Years ago, a small number of newly created credit counselors actually made a positive difference in the lives of their clients. Before the industry exploded, many credit card companies considered professional credit counselor to be a step in the right direction. Creditors were willing to lower interest rates and make other compromises to help customers in counseling to get back on track.

No longer. Sadly, today's credit counseling companies exist to create profits for their owners—not to help customers get out of debt. In fact, some debt reduction companies are not actually dedicated to helping consumers with debt management plans at all; rather, they serve as fronts for bankruptcy attorneys or home equity mortgage brokers.

Don't be misled into believing that a non-profit credit counselor is better than a for-profit one. In fact, recent federal investigations have revealed that many of these non-profit companies are actually owned by the same people who own their for-profit "competitors."

The credit counseling industry is unregulated, meaning there is no set of central standards that companies must follow. Once the shady credit services opened their doors, the credit card companies closed theirs. In fact, it is now harder than ever to get credit card interest rates lowered. Credit counselors, not credit card users, are to blame for this situation.

It All Adds Up… To Even Higher Bills

Specific debt consolidation companies have specific guidelines as to what their clients are and are not allowed to do. For example, some companies do not allow you to open any new credit accounts under any circumstances. If the family car finally breaks down, you may not be allowed to get a new vehicle. The average debt reduction plan lasts at least three years — that equals at least three years of your life, where total strangers restrict your every expense.

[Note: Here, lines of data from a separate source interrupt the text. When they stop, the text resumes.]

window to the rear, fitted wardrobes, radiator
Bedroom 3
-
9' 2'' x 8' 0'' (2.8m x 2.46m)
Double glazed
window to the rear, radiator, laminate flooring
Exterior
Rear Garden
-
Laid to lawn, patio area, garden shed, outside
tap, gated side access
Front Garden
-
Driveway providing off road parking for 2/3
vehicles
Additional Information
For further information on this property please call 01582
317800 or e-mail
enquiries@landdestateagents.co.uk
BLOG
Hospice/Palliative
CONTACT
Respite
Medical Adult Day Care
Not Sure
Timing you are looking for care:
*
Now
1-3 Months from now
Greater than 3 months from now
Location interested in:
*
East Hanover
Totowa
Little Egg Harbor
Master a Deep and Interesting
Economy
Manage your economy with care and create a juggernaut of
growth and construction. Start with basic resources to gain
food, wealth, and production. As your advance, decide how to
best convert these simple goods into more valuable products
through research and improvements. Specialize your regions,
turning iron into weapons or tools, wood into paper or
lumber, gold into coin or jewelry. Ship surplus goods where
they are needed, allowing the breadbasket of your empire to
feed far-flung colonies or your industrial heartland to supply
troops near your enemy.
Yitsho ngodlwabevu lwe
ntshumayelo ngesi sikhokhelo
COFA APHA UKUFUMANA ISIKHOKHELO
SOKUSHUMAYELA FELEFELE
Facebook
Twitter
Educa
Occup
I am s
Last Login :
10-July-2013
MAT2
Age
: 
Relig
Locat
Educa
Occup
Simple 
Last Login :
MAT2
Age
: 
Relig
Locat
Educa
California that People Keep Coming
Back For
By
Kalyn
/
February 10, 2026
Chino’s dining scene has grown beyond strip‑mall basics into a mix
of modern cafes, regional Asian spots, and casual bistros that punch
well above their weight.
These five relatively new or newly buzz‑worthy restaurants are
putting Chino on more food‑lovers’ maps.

Whether or not you can take out a new car loan may be the least of your concerns after hiring a credit-counseling agency. Consider how important it is to pay your credit card bills on time. Multiple late payments hurt your credit score, which means even higher interest rates on a future mortgage or student loan. What guarantee do you have that your counselor is paying attention to your due dates? Many of these businesses have been exposed for repeatedly paying bills months late. Their innocent clients never knew until it was too late.

Then there is the matter of simple math. Shockingly, the monthly payment you make to your credit counseling company may not even be covering your total minimum payments. After the counselors subtract their own hefty fees, they then pay your bills at their discretion. Some cards could remain unpaid for months as most of your money is put on another card.

At best, this means a lower credit rating and multiple late fees; at worst, it means legal action against you and worse credit than you had originally. It would have been faster, easier, and much cheaper to file bankruptcy instead.

Dealing with debt can be stressful, but turning such an important aspect of our lives over to people we do not know is a big risk. It's great to get outside help, but not if it costs you hundreds or even thousands of dollars that would be better spent on paying off your current balances.